This work addresses the susceptibility of existing audio-visual large language models to cross-modal interference during inference, which often leads to hallucinations. To mitigate this issue, the authors propose a “separate-then-fuse” framework that first performs modality-specific chain-of-thought reasoning independently on audio and visual inputs, then fuses the resulting evidence to generate answers. Additionally, they introduce modality preference labels as auxiliary rewards in reinforcement learning, coupled with a data-driven preference annotation pipeline to model instance-level modality preferences. Evaluated on standard audio-visual question answering (AVQA) benchmarks, the method achieves a relative accuracy improvement of 5.16% on general tasks and 11.17% on cross-modal hallucination benchmarks, substantially enhancing model robustness and reliability.

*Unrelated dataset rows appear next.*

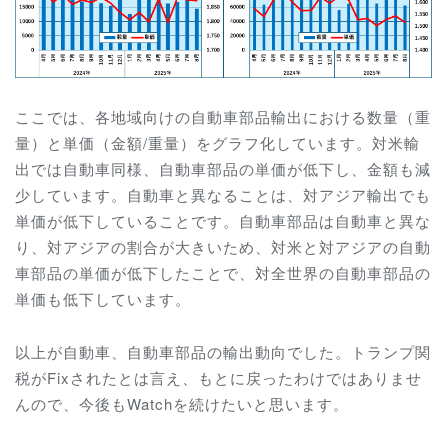
ここでは、各地域向けの自動車部品輸出における数量（重
量）と単価（金額/重量）をグラフ化しています。対米輸
出では自動車同様、自動車部品の単価が低下し、金額も減
少しています。自動車と異なることは、対アジア輸出でも
単価が低下していることです。自動車部品は自動車と異な
り、対アジアの割合が大きいため、対米と対アジアの自動
車部品の単価が低下したことで、対全世界の自動車部品の
単価も低下しています。
以上が自動車、自動車部品の輸出動向でした。トランプ関
税がFixされたとは言え、もとに戻ったわけではありませ
んので、今後もWatchを続けたいと思います。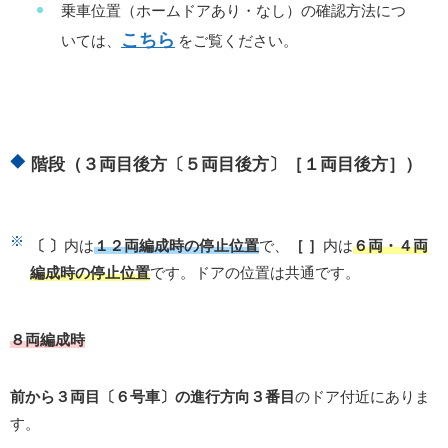
乗車位置（ホームドアあり・なし）の確認方法につ
こちら
いては、
をご覧ください。
階段（３両目後方〔５両目後方〕［１両目後方］）
〔 〕
内は
１２両編成時の停止位置
で、
［ ］
内は
６両・４両
編成時の停止位置
です。ドアの位置は共通です。
８両編成時
前から３両目〔６号車〕の進行方向３番目
のドア付近にありま
す。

Audio and vision provide complementary evidence for audio-visual question answering, yet current audio-visual large language models may suffer from cross-modal interference: information from one modality misguides the interpretation of another, thereby inducing hallucinations. We attribute this issue to uncontrolled cross-modal interactions during intermediate reasoning. To mitigate this, we propose Separate First, Fuse Later (SFFL), an audio-visual reasoning framework designed to reduce cross-modal interference. SFFL enforces modality-specific chain-of-thought reasoning, producing separate audio and visual reasoning traces and integrating evidence for answering. We construct modality-preference labels via a data pipeline under different modality input settings. We use these labels as an auxiliary reward in reinforcement learning to encourage a instance-dependent preference for modality cues when answering. We further introduce a modality-specific reasoning mechanism that preserves modality isolation during the separated reasoning stage while enabling full access to cross-modal information at the evidence fusion stage. Experiments demonstrate consistent improvements in both accuracy and robustness, yielding an average relative gain of 5.16\% on general AVQA benchmarks and 11.17\% on a cross-modal hallucination benchmark.